[219]. Vasari prescribes ‘due o tre macinate’ of white lead for mixture with the flour and nut oil for the priming of canvas. A ‘macinata’ was the amount placed at one time on the ‘macina’ or stone for grinding colours. Berger suggests ‘handfuls’ as a translation, but the amount would be small, as for careful grinding only one or two lumps of the pigment would be dealt with at one time.

[220]. The Ducal Palace, that adjoins S. Marco, is probably the building in Vasari’s mind. The Library of S. Marco, Sansovino’s masterpiece, might also be meant, as this was called sometimes the Palace of S. Marco. We must remember however that, as noticed before, ante, p. [56], this building, at the time of Vasari’s visit to Venice, was still unfinished.

[221]. On panels and canvases as used at Venice Vasari has an interesting note at the beginning of his Life of Jacopo Bellini (Opere, III, 152). This was a subject that would at once appeal to his practical mind when he visited the city. He notices incidentally that the usual woods for panels were ‘oppio’ acer campestris, maple; or ‘gattice,’ the populus alba of Horace, but that the Venetians used only fir from the Alps. (Cennini, c. 113, recommends poplar or lime or willow. Pliny, Hist. Nat., XVI, 187, speaks of larch and box, and Ilg says that northern painters generally used oak.) The Venetian preference for canvas, Vasari says, was due to the facts that it did not split nor harbour worms, was portable, and could be obtained of the size desired; this last he notes too in our text. Berger (Beiträge, IV, 29), gives the meaning of ‘Grossartigkeit’ to the word ‘grandezza’ used above by Vasari, but of course it only means material size, not ‘grandeur’ in an aesthetic sense.

[222]. See ‘Introduction’ to Architecture, § 13, ante, p. [54]. The stone is a species of slate. Slate is suitable for painting on. See Church’s Chemistry of Paints and Painting, 1890, p. 21.

[223]. Greek paintings on marble panels have come down to us from various periods of ancient art. Some early Attic specimens on tombstones are in the museums of Athens, and at Herculaneum there was found an interesting painting on marble of a group of Greek heroines playing at knuckle bones. A much earlier slab with a figure of a warrior is in the Acropolis Museum at Athens.
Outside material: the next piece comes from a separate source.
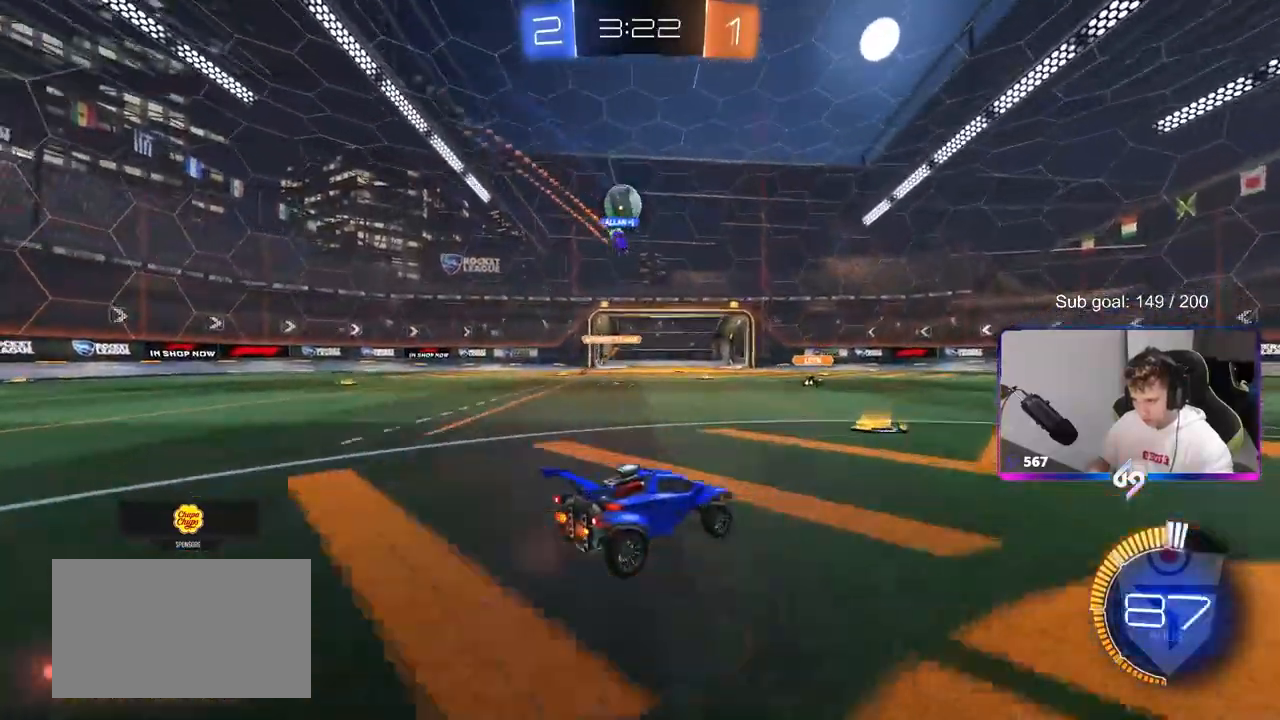
{"keys": ["w"], "mouse": [], "mouse_move": "still", "events": [[17, "a", "down"], [150, "a", "up"]]}
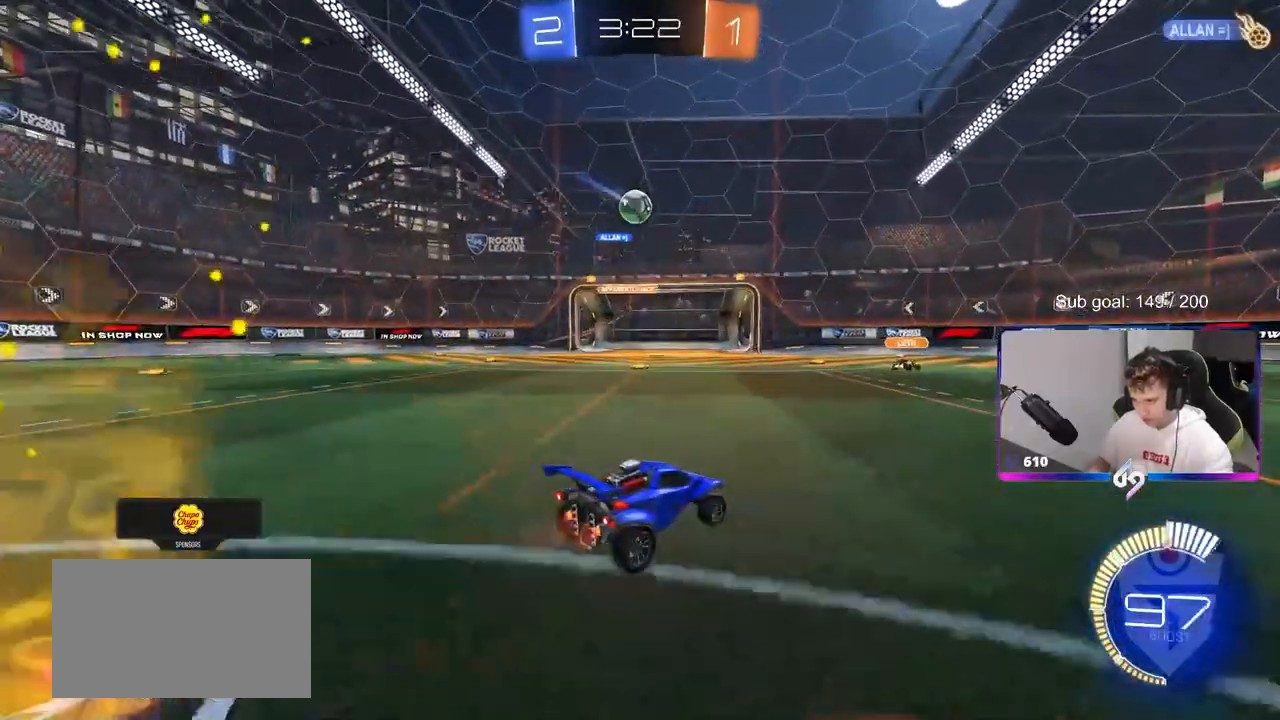
{"keys": ["d", "w"], "mouse": [], "mouse_move": "still", "events": [[17, "d", "down"], [167, "d", "up"], [267, "mouse_left", "down"], [350, "mouse_left", "up"], [400, "d", "down"]]}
[224]. These chiaroscuri or monochromes are characteristic of the later Renaissance. They may either be frankly decorative, and in this form obey the rules of all other pictorial enrichment; or they may have an illusive intention, and be designed to produce the appearance on a flat wall of architectural members or sculptured or cast-bronze reliefs. In this case, when on monumental buildings and permanent, they are insincere and opposed to sound decorative principles, though on temporary structures they are quite in place. Vasari was a famous adept at the construction and adornment of such fabrics, which were in great demand for the numerous Florentine pageants and processions. See his letters, passim.

[225]. There are examples of painted imitations of bronze in Michelangelo’s frescoes on the vault of the Sistine. The medallions held by the pairs of decorative figures of youths on the cornice are painted to represent reliefs in this metal. Raphael’s Stanze and Loggie also furnish instances, and there are good examples on the external façade of the Palazzo Ricci at Rome.

[226]. The clay or earth that Vasari speaks of forms the body of the ‘distemper’ or ‘gouache,’ as it would be called respectively in Britain and in France, and takes the place of the ‘whitening’ used in modern times. Baldinucci in his Vocabolario explains ‘Terra di cava o Terretta’ as ‘the earth (clay) with which vessels for the table are made, that mixed with pounded charcoal is used by painters for backgrounds and monochromes, and also for primings, and with a tempera of size for the canvases with which are painted triumphal arches, perspectives, and the like.’ It is of very fine and even texture, and Baldinucci says it was found near St. Peter’s at Rome, and also in great quantity at Monte Spertoli, thirteen miles from Florence.

[227]. This process of wetting the back of the canvas is to be noted. The chief inconvenience of the kind of work here spoken of is that it dries very quickly, and dries moreover very much lighter than when the work is wet. Hence it is an advantage to keep the ground wet as long as possible till the tints are properly fused, so that all may dry together. Wetting the back of the canvas secures this end. The technique that Vasari is describing is the same as that of the modern theatrical scene-painter, and would be called ‘distemper painting.’ The colours are mixed with whitening, or finely-ground chalk, and tempered with size. The whitening makes them opaque and gives them ‘body,’ but is also the cause of their drying light. F. Lloyds, in his Practical Guide to Scene Painting and Painting in Distemper, Lond. 1879, says (p. 42) ‘In the study of the art of distemper painting, a source of considerable embarrassment to the inexperienced eye is that the colours when wet present such a different appearance from what they do when dry.’

[228]. Does Vasari mean by ‘tempera’ yolk of egg? It has this sense with him sometimes, as in the heading of chapter VI.